* [Action item]: What lines in the records below include the word "elbow"? Return each one.

[Extracted records]
------------------------------------------------------------------------
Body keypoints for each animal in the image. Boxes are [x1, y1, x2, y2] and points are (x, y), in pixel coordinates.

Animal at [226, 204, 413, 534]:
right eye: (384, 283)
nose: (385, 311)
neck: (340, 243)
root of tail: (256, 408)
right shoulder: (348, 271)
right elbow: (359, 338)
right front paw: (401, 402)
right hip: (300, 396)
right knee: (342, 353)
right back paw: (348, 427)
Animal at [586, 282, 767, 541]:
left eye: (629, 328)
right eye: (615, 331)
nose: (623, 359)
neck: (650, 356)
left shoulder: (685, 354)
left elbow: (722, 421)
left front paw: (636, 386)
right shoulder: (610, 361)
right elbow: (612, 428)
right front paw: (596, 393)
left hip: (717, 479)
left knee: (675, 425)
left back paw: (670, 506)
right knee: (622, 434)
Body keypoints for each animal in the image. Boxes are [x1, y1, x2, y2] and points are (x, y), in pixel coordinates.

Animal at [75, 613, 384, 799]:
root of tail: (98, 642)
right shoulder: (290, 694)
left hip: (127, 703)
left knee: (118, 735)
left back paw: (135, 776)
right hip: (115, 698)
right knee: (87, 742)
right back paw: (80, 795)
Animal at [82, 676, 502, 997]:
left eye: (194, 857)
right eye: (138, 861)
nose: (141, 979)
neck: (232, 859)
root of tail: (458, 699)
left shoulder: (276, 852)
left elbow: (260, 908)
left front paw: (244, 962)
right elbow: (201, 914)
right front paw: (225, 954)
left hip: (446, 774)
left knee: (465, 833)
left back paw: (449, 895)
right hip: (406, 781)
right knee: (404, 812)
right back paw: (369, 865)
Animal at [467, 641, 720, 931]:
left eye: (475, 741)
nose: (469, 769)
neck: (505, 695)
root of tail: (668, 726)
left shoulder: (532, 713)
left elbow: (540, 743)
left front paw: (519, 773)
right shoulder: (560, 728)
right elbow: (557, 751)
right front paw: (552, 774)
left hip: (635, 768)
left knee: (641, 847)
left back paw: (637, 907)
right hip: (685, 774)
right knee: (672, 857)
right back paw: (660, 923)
------------------------------------------------------------------------
* [Solution to this problem]:
right elbow: (359, 338)
left elbow: (722, 421)
right elbow: (612, 428)
left elbow: (260, 908)
right elbow: (201, 914)
left elbow: (540, 743)
right elbow: (557, 751)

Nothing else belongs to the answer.